A team from The University of New Mexico will lead a new National Science Foundation-funded research project to examine the issue of agency — the power to make one’s own decisions — when it comes to the ability for chemical engineering students to have more flexibility in designing and developing laboratory experiments for class.
The grant, called “Agency in Chemical Engineering Experiments,” is led by Vanessa Svihla, a UNM learning scientist, and Eva Chi, a professor of chemical and biological engineering. They are collaborating with researchers at Montana State University to investigate how different approaches to teaching laboratory experiments impact students’ learning and development as chemical engineers.
Chi, who teaches a laboratory course for chemical engineering undergraduates, said the goal of this study is to determine how best the engineering students of today — who were raised on a steady stream of technology and have recently endured a pandemic — learn and interpret information.
“The pandemic changed a lot of things,” she said. “It forced us to let students have more agency in how they learned, giving them options.
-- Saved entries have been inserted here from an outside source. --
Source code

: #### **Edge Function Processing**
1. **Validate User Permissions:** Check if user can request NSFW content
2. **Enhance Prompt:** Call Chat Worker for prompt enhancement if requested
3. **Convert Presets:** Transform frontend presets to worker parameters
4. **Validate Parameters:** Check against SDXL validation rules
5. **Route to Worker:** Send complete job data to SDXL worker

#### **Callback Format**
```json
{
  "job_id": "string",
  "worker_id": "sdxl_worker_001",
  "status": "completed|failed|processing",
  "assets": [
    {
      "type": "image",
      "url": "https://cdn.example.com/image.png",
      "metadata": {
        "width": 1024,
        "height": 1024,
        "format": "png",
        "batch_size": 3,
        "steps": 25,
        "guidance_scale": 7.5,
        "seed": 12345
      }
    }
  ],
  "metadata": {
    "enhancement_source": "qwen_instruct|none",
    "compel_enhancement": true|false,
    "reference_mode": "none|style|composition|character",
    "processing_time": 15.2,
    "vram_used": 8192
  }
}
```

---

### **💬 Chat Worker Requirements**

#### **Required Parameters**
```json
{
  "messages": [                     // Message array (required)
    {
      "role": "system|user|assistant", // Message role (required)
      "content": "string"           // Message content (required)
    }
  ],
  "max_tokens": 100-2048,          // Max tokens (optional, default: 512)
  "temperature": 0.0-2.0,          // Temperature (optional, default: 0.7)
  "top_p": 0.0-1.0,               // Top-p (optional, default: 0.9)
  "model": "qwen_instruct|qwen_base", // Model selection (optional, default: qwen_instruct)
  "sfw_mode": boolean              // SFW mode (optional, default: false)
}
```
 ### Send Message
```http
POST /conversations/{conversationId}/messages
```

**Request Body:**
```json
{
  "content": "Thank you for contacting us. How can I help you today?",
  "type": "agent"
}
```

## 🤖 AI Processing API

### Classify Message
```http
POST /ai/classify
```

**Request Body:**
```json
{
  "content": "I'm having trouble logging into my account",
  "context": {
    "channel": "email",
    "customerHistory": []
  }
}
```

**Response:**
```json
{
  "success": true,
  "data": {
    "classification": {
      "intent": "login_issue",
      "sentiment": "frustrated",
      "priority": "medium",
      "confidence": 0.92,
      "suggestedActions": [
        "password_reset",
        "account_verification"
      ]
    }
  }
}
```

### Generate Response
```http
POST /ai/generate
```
And from that we saw a huge variation in what was done and how students reacted to it.”
She said often what professors think motivates students has little to no impact. For instance, Chi said one UNM professor decided to present a challenge to his lab students by giving them an assignment to collect data, based on a pre-prescribed set of parameters, with the enticement that the data they collected would be part of a published research article.
“What we discovered was that it wasn’t authentic to them,” she said. “A publication was not relevant to them, so it did not motivate them. It felt a lot like a recipe, just following a series of steps.”
Svihla points out that for chemical engineers, laboratory experiments play a crucial role in their professional formation, yet at many institutions, lab courses have changed little over the decades, with most modernization efforts primarily focused on equipment, content and procedures, not the amount of control students have over how they conduct experiments.
“There are many different decisions students could make — in other words, many ways they could have agency — from choosing variables to choosing which audience to report their results to,” she said. “This project will evaluate the effect of giving students differing levels of agency throughout the experiment on the students’ lab experience.”
Svihla, who holds faculty titles in both the School of Engineering and the Organization, Information and Learning Sciences (OILS) program, is no stranger to examining the topic of agency and changing the way engineering is taught. In 2018, she won an NSF CAREER Award for “Framing and Reframing Agency in Making and Engineering (FRAME).” She (along with Chi) also was one of the researchers on the recently-concluded “FACETS: Formation of Accomplished Chemical Engineers for Transforming Society” project that focused on transforming engineering education.
She said in this project, the team will examine the agency students might have, differentiating between “lower agency” and “consequential agency,” which is defined as having and taking up opportunities to make decisions that are consequential to how students learn, to what students learn, and to the learning activities themselves.
“In the context of a laboratory experiment, this means that students can make decisions that affect later steps of their work,” she said. “For instance, if students choose some parameters of their experiment, this impacts the data they collect and the kinds of analysis they will do.”
Chi said the crux of this new project is related to that broad goal of the previous FACETS study of determining how best to have an impact on engineering students and how to engage them throughout the undergraduate program.
“We want to find out the types of things that motivate students and eventually develop curriculum that supports those methods, not just in lab classes but also in lecture courses, which can feel especially impersonal,” she said.
The project will investigate existing upper-division, undergraduate laboratory experiments across two chemical engineering programs — one at UNM and one at Montana State. Students will be assessed using what is called the Agency Levels in Learning Opportunities Tool that will measure students’ perceptions of agency and engineering identity via survey questions.
“We are seeking to better understand how such courses can better support student development toward independent problem-solving and communication, thus producing graduates better prepared for the challenges of professional engineering,” Svihla said.
Chi said another aspect of this project is the ability to test methods on different populations of students. UNM, being a Hispanic-Serving Institution, is a diverse community with a high population of underrepresented students.
“It will be interesting to see if there are differences in outcomes based on racial, ethnic, gender or socioeconomic factors,” Chi said.
After the data is collected and analyzed, Chi said a key part of the project will be to get the word out in the education and engineering community, through conferences, publications and workshops, with the intent of disrupting the way that engineering has traditionally been taught and providing a framework for curriculum and course design transformation.
“In my own teaching, I see this information already in the background of how I teach,” she said.
Svihla said the team will ensure that the recommendations they make are ultimately feasible for faculty to implement.
“One approach for increasing agency is to use course-based research projects, but this is daunting for many faculty. In contrast, we are doing studies to investigate smaller, more feasible changes that can have a big impact,” she said.
The project began Feb. 1 and continues through Jan. 31, 2026.